Leonel Moura is a conceptual artist, pioneering in the application of robotics and artificial intelligence in art. Leonel produced a wide range of robots that paint, generate poetry and play in theatre: ArtSbot, 2003, RAP (Robotic Action Painter), 2006, RUR, 2010 İSU. RAP is displayed as a part of a permanent exhibition at the American Museum of Natural History, NY. In 2009 the artist was appointed European Ambassador for Creativity and Innovation by the European Commission.
His books include "The Surrealist Robot" (2019), "Nonhuman Art" (2015), "Poesia Robótica (Robot Poetry)" (2009).
Should we give different definitions to contemporary art produced by humans and by machines? Is the stress on contemporary important for you?
Since art is an evolutionary process in constant transformation its definition is a rather tedious debate. Consider the paradox: as an artist, I want to do something that is not accepted as art. Because, in fact, it is my work that redefines the definition of art and not the opposite. And art is what at each given moment human society is able to accept as art.
Hence, there is no difference between human and machine art because we are the observers. Which does not mean that we shouldn’t recognize that there is a multitude of other observers, natural and now also artificial.
Contemporary art is no longer a viable concept because most of the art done under this label is not contemporary. We must find a new term for the art of today.
Is art necessarily connected with the notion of creativity? If yes, please provide a definition of creativity. If not, then what is the “engine” of art (e. g. you consider art as a spiritual practice or a natural part of life and industrial production as Soviet productivists did etc.)?
Creativity is a natural mechanism that promotes change. It is similar to intelligence and therefore it can be reproduced in machines.
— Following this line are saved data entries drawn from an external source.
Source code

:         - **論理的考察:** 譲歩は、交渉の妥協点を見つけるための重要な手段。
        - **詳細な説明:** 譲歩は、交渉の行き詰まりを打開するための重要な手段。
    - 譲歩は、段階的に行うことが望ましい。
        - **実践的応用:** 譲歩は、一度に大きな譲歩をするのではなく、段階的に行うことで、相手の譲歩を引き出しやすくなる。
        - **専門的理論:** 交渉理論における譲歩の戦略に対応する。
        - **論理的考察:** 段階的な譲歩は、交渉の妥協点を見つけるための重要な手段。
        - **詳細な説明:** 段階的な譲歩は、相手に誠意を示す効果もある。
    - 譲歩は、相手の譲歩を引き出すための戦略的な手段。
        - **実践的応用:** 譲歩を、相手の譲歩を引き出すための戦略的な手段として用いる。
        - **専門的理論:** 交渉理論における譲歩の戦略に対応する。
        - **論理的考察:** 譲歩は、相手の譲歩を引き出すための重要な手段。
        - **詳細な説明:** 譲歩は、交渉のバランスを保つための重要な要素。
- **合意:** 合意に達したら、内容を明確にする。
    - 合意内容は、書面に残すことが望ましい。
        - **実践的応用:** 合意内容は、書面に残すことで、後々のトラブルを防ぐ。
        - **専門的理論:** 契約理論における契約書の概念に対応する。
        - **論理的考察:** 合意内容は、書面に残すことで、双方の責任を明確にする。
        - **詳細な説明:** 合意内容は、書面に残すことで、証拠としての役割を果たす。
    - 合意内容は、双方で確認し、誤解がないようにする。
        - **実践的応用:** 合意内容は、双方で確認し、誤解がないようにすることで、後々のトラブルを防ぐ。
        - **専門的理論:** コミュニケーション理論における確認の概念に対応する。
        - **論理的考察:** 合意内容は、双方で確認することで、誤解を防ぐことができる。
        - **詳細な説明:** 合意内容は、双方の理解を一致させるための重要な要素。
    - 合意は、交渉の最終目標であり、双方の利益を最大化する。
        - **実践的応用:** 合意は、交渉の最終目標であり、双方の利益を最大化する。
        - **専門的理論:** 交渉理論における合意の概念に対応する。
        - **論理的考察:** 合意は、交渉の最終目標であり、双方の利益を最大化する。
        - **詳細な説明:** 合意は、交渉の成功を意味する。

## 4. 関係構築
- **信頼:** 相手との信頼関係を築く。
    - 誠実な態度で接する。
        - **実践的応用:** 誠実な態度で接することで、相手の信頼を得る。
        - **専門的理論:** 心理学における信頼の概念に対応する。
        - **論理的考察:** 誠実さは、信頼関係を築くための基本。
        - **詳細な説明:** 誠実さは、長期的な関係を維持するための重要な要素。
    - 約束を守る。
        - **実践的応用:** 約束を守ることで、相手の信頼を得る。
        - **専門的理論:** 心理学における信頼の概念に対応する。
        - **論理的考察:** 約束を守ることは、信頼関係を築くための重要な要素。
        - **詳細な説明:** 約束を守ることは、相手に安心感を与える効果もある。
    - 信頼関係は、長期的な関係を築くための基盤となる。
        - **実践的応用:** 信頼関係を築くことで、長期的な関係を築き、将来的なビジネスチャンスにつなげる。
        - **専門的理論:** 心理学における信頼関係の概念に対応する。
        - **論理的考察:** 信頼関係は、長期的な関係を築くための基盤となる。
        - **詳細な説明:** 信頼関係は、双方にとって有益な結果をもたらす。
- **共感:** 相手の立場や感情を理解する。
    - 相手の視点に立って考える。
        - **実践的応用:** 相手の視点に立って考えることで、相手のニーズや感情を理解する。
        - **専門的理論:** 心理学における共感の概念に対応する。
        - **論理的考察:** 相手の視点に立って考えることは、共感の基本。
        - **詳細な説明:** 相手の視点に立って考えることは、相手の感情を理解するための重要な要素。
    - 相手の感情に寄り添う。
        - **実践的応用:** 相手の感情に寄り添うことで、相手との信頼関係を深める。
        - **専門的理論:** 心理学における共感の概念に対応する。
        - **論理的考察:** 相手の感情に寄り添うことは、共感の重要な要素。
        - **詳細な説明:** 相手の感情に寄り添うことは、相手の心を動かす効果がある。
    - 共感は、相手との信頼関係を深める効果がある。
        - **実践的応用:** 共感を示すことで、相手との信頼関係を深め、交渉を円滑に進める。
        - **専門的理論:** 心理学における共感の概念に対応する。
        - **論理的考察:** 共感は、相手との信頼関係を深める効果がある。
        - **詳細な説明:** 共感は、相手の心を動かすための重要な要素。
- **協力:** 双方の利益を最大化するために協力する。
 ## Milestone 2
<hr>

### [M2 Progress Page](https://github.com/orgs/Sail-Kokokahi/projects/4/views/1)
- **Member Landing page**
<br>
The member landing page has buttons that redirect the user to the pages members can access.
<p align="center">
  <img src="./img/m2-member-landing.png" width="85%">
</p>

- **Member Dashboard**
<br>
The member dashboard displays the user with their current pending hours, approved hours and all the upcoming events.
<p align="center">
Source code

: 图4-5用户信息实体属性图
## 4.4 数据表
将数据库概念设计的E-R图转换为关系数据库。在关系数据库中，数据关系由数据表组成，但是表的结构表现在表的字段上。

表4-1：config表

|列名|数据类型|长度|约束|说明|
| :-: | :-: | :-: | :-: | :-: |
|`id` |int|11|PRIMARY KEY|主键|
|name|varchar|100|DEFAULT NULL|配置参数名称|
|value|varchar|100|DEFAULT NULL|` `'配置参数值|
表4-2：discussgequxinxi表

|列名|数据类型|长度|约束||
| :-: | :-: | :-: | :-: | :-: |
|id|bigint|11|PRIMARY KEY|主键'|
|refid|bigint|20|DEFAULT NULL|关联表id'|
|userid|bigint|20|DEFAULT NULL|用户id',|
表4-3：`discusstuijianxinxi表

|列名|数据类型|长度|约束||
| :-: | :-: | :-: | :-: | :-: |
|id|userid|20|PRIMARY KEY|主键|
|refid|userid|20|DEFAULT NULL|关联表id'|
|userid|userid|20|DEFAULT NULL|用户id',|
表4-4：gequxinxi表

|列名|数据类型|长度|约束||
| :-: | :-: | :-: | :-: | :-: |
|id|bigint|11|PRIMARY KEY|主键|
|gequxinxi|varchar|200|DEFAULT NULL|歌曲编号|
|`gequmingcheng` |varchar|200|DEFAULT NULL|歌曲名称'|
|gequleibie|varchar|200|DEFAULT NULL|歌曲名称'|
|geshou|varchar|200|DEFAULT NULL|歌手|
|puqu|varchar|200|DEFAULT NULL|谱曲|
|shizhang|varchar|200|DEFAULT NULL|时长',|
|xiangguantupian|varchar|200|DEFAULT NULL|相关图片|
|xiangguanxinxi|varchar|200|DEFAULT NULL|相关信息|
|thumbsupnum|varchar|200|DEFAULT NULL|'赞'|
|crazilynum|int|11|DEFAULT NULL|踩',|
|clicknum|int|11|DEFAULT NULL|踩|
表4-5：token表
Artificial Creativity is complementary to Artificial Intelligence.
Human art is just an application of the natural mechanism of creativity.
To expand the field of human art to machine creativity is a very important step. It is inscribed in an evolutionary line from abstraction, overcoming the figurative, to ready-made, overcoming the manufacture, and now nonhuman art, overcoming the human. It is an important step for two reasons: it takes the human out of the loop and it reveals the beauty and creativity of all the other life forms, including the artificial ones. In this sense, it is a clear manifesto against anthropocentrism and also the kind of humanism that perceives the human as the center of the universe resulting in the devastation of all other lifeforms and the planet.
(Check my Symbiotic Art Manifesto).
Do you see any medium limitations in machine-produced art? In perceiving machine produced art?
No. My robots have been shown all around the world always with evident acceptance and enthusiasm. For the moment most people are fascinated by intelligent and creative machines.
How do you see machine artists’ ethic code if both — humans and machines — could contribute to it? Do you imagine machine artists’ impact on human artists’ in a way like an authorship vs cc, high res vs circulationism etc.)?
Machine artists, even as rudimentary as they still are, have an enormous impact on the artist’s role. Human artists are stopping to produce art objects and, instead, are making machine artists. Making the artists that make the art.
This shift is generating new ways of expression and distribution. For example, where is the art object in an interactive work? Or in the performance of my artbots?
As for ethics, I don’t see any relevant issue related to current intelligent and creative machines. There is only one ethical: you do good or you do bad, and everyone knows what it means. If a robot helps a lifeform is good; if a robot injures a lifeform or another robot is bad.
A different question is to know whether we will be able to implement basic ethics in super-intelligent machines. Personally, I don’t believe it.